23. Mr. Edward Comyn, S.C. on behalf of the defendant submitted that, since the state of the plaintiff’s health would not be a relevant consideration in determining whether he should stand trial in this jurisdiction, it followed logically that it could not constitute an “exceptional circumstance” which could be taken into account in applying the provisions in question. In this case, he said, it could not be suggested that the plaintiff would be physically unable to attend the proceedings or would be incapable of instructing his legal advisers and that, accordingly, it followed that his health was not a factor to be taken into account in determining whether it was unjust, oppressive or invidious to deliver him up under the 1965 Act. The condition of the plaintiff’s health would be relevant, if at all, to the question of sentence and it was clear that, under the law of the United Kingdom, it could be taken into account by the court in Manchester in imposing sentence. It was also to be borne in mind, he said, that Part III of the 1965 Act dealt solely with extradition between this country and the United Kingdom and that, accordingly, this court could approach the case on the basis that appropriate hospital and medical facilities would be available to the plaintiff in the requesting jurisdiction.

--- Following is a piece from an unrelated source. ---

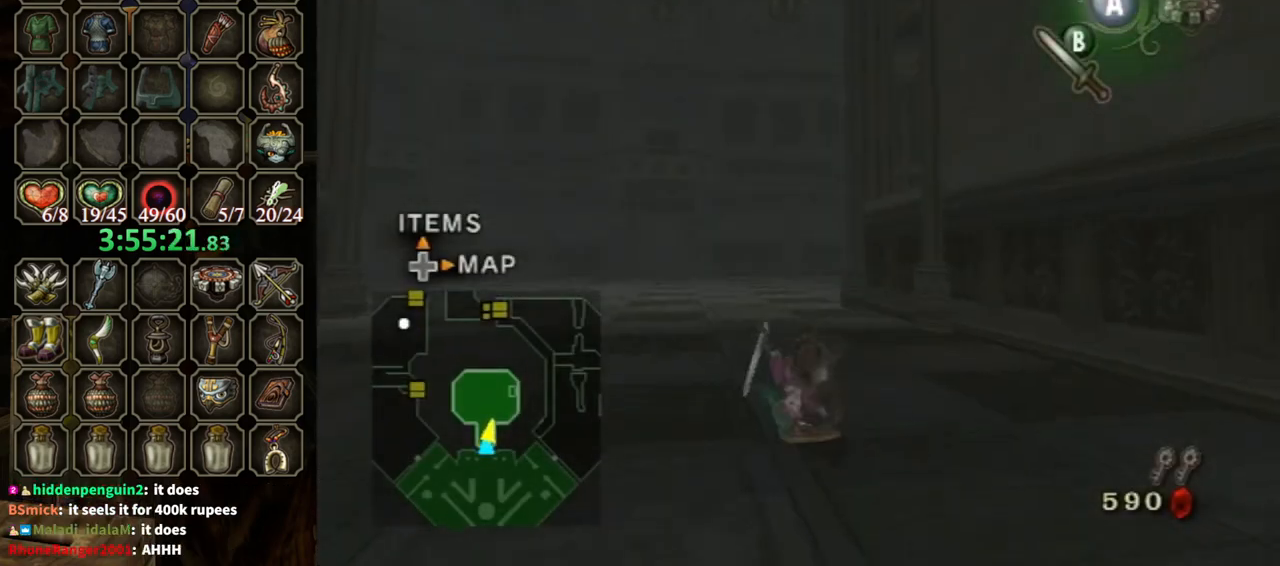
{"buttons": [], "left_stick": "up", "right_stick": "center", "events": [[33, "A", "up"]]}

24. I am satisfied that Mr. Comyn is correct in submitting that these considerations, coupled with the plea of guilty, must lead to the conclusion that it would not be “unjust” in the circumstances of the present case to permit the plaintiff’s extradition. That, however, does not conclude the matter. Section 50(2)(bbb) has been engrafted onto the original provisions of the 1965 Act so as to enable a person to resist extradition on the ground that the lapse of time coupled with other exceptional circumstances would render his extradition inter alia oppressive or invidious. In the present case, had the extradition been effected with reasonable expedition, the plaintiff would have been sentenced and - assuming a custodial sentence was appropriate - would have served at least part of his term of imprisonment before his health began to deteriorate. In the light of the undisputed evidence as to his present medical condition, I am satisfied that the significant lapse of time in this case, for which the prosecuting authorities in the requesting jurisdiction must bear some responsibility, has led to a situation in which to expose the plaintiff to further legal process in England in his present state of health would, in all the circumstances, be oppressive and invidious. I am also satisfied that the inaction of the prosecuting authorities and the plaintiff’s state of health were “exceptional circumstances ” within the meaning of section 50(2)(bbb) and that the learned trial judge was correct in ordering his release.